Huh? But I thought that pundits like Morris, Hannity, and Fox’s biggest punchline, Colmes were extremely influential and the “backbone of American political dialogue.” So how could all their pimping of the North Korean nuke test not have influenced anything?
Because it never really does. The primary influence that the pundits have is on other pundits, the news media, and through them, our politicians. They’re the ones obsessed with what these dopes say. They’re the ones who repeat what the talkers are saying. Watching the pundits and national media is like watching a flock of birds flying in pattern. They all fly in almost perfect unison behind the lead bird, while occasionally another bird takes the lead position and they all start following him. And yet, none of those birds could influence anything outside their flock to join in. I’ve watched that kind of thing on many occasions, and never once thought to join them; and I feel the same way on the few occasions I’ve watched CNN.
But it’s primarily through the influence of straight-news journalists and the politicians that these people have any influence. This stuff can knock politicians off their stride if reporters keep asking them about it, and get them to focus on issues that nobody but the news establishment cares about, and that kind of stuff can filter down to the people. But almost nobody is really influenced directly by the pundits except the other pundits.
Hell, just recently, our pop-alternative radio station started playing a recorded segment of their lame-ass morning DJ’s making fun of Bush, and I find that to be quite a bit more influential and significant for American politics than what your typical pundit says on CNN or Fox. As they say, all politics are local, and when the watered-down, non-political DJ’s start on an anti-Bush riff that the station feels confident in replaying throughout the day, you know something’s in the air.
Impeachment Politics
And their only real ace is to get a politician to say or do something so incredibly stupid or wrong that it finally filters through to the regular people. It’s not about influencing people, but about influencing the politicians to screw-up, and then busting them. That’s how the impeachments of Nixon and Clinton came about. Few people cared about Nixon’s crimes until the heat kept on enough that Nixon had to start addressing the issue publicly, and stonewalling, and firing attorney generals, and all that. But Nixon made it a national issue that eventually brought him down.

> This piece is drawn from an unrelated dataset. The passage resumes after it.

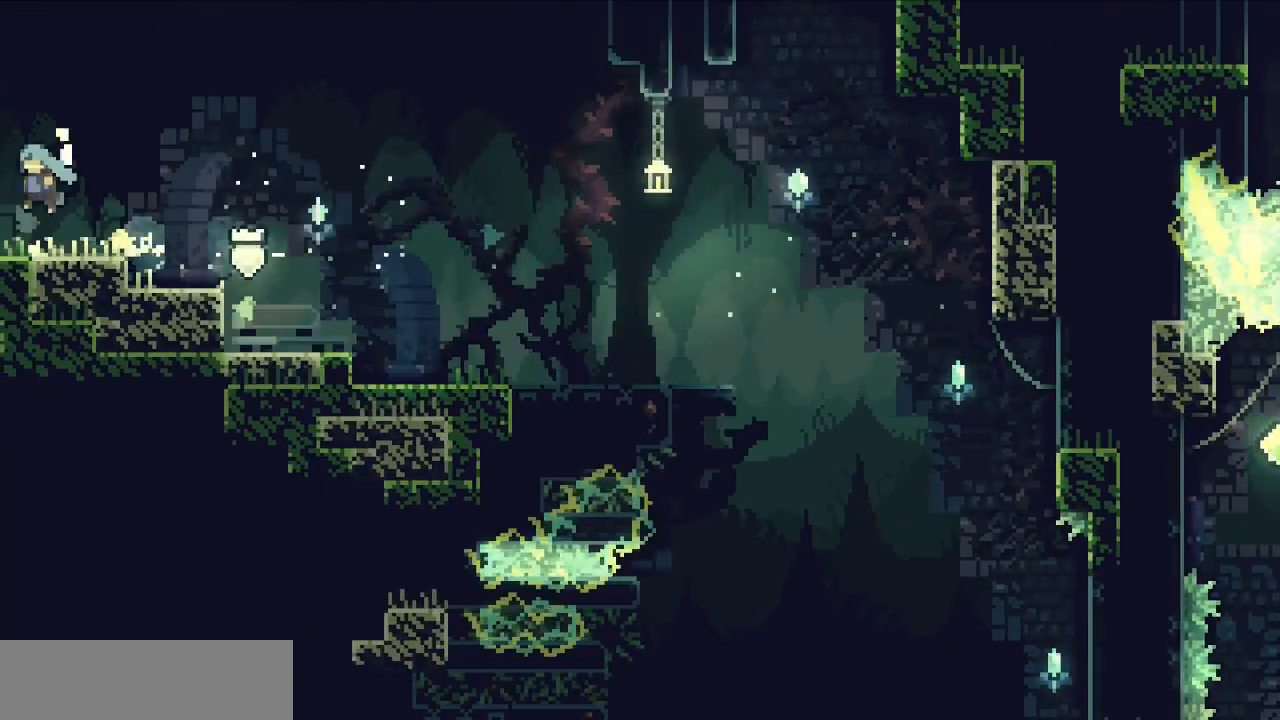
{"keys": ["left"], "events": []}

And same with Clinton. He lied about an event that most Americans couldn’t care about, and the Republicans caught him in that lie. And where as most Americans became concerned with Nixon’s abuses, Clinton’s never really did catch-on with people. No matter that the pundits had been against him for years or saw his crimes as being some of the worst in presidential history, the average American didn’t care and supported Clinton.
And that’s not necessarily to second-guess Nixon or Clinton. At the time of their offense, it had to seem like the most sensible policy to continue to cover-up what they had done; and they had both viewed the attacks against them as an unfair witch-hunt by their accusers.

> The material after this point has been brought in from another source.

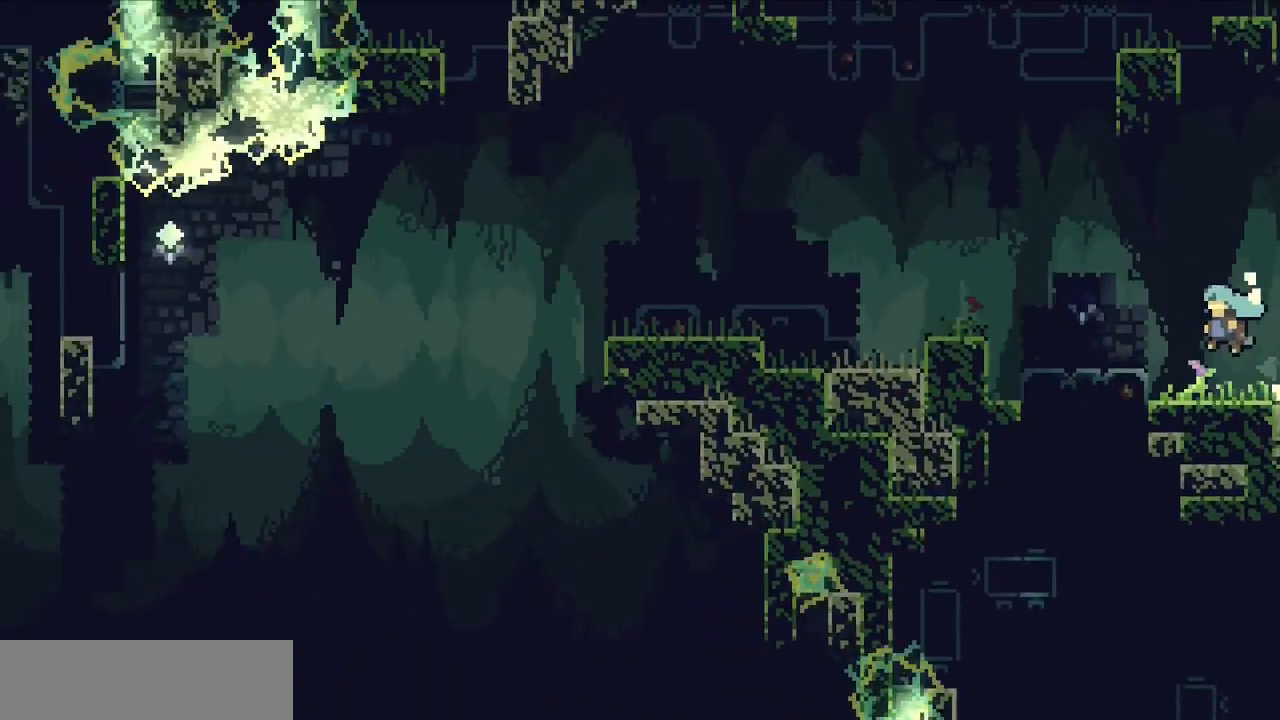
{"keys": ["c", "left", "z"], "events": [[17, "z", "down"], [350, "c", "down"]]}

And regardless of the pundits’ influence, Americans couldn’t support Nixon any longer or find huge fault with Clinton. Things came down exactly as they should have, and in the case of Clinton, in spite of the best efforts of the pundit class. They may have been outraged how Clinton had trashed their town, but the rest of America already thought the place was pretty trashy when he got there.
Under the Radar
And with all “scandals” that get these people screeching like monkeys, the best technique is to ignore it as much as possible, defuse what you can, and weather the storm without admitting guilt or fueling it further. And the more it gets under your skin, the more it’s likely to continue heating up and causing you to do something stupid for which you need to resign, be fired, or get impeached. So it’s simply about minimizing the controversy until something bigger finally pops up to distract the monkeys.
But the key is never doing anything that will catch traction with the American people, as that’s when you’re really screwed. Pundits can make journalists ask embarrassing questions, but it’s the voters you need to stay under the radar of. And that’s why Nixon and Bush will generally be reviled by history, while Reagan and Clinton will be seen in much kinder light; despite a general propensity by all four of them of being surrounded by controversy.

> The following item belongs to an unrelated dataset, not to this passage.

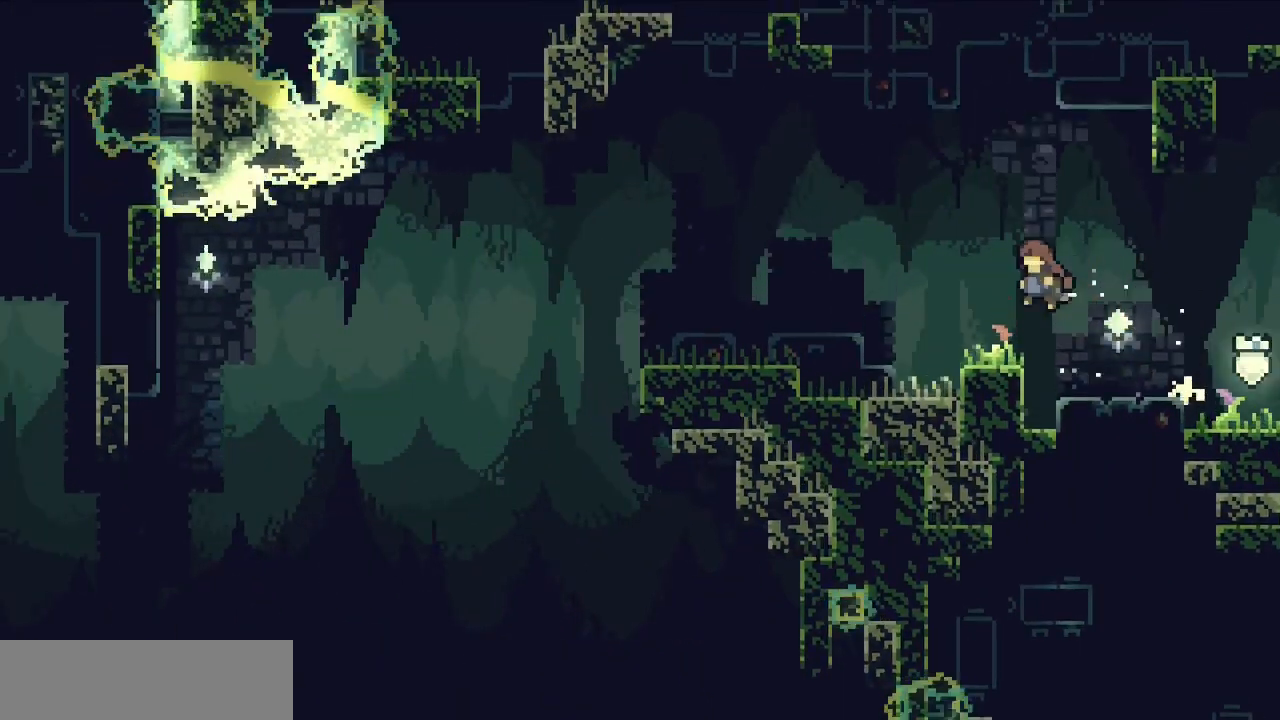
{"keys": ["down", "left", "x"], "events": [[167, "c", "up"], [167, "z", "up"], [367, "left", "up"], [450, "down", "down"], [450, "left", "down"], [450, "x", "down"]]}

Because only the insiders and partisans even really knew what Reagan or Clinton did wrong, and while people will largely stay ignorant of the details of Watergate or the Iraq debacle, the general impression will stay quite negative. Bush had stayed under that radar for awhile (thanks to the complicit pundit class), but he’s now been a top target for a growing number of people since before his re-election. And all regardless of the cover-up by the pundits and Washington press corps for Bush’s failures and deceptions.
How it Works
And frankly, not that many people watch CNN, Fox or the other cable news networks, or read the newspapers; and far fewer are likely to actually be influenced by the opinions they hear on the shows. In a well-timed coincidence for my post, I just saw that Fox News, who is still leading the cable news war, had a total viewership last year of 1.3 million. I’m assuming that’s a daily average or something, I don’t know. But whatever it is, that’s not a particularly high number compared with the adult population of our country. And again, those are the total viewers tuning into Fox, and not necessarily the number of folks influenced by their pundits.
And I think what has a much bigger influence on the real world is what’s actually happening in the real world. Or more specifically, what arguments can be used to explain and debate what’s happening in the real world. Pundits might have some influence on those arguments, but in the end, the arguments have to be there. They have to appeal to people. And they have to be convincing enough to people chatting around their dinner tables, water coolers, church potlucks, and local taverns.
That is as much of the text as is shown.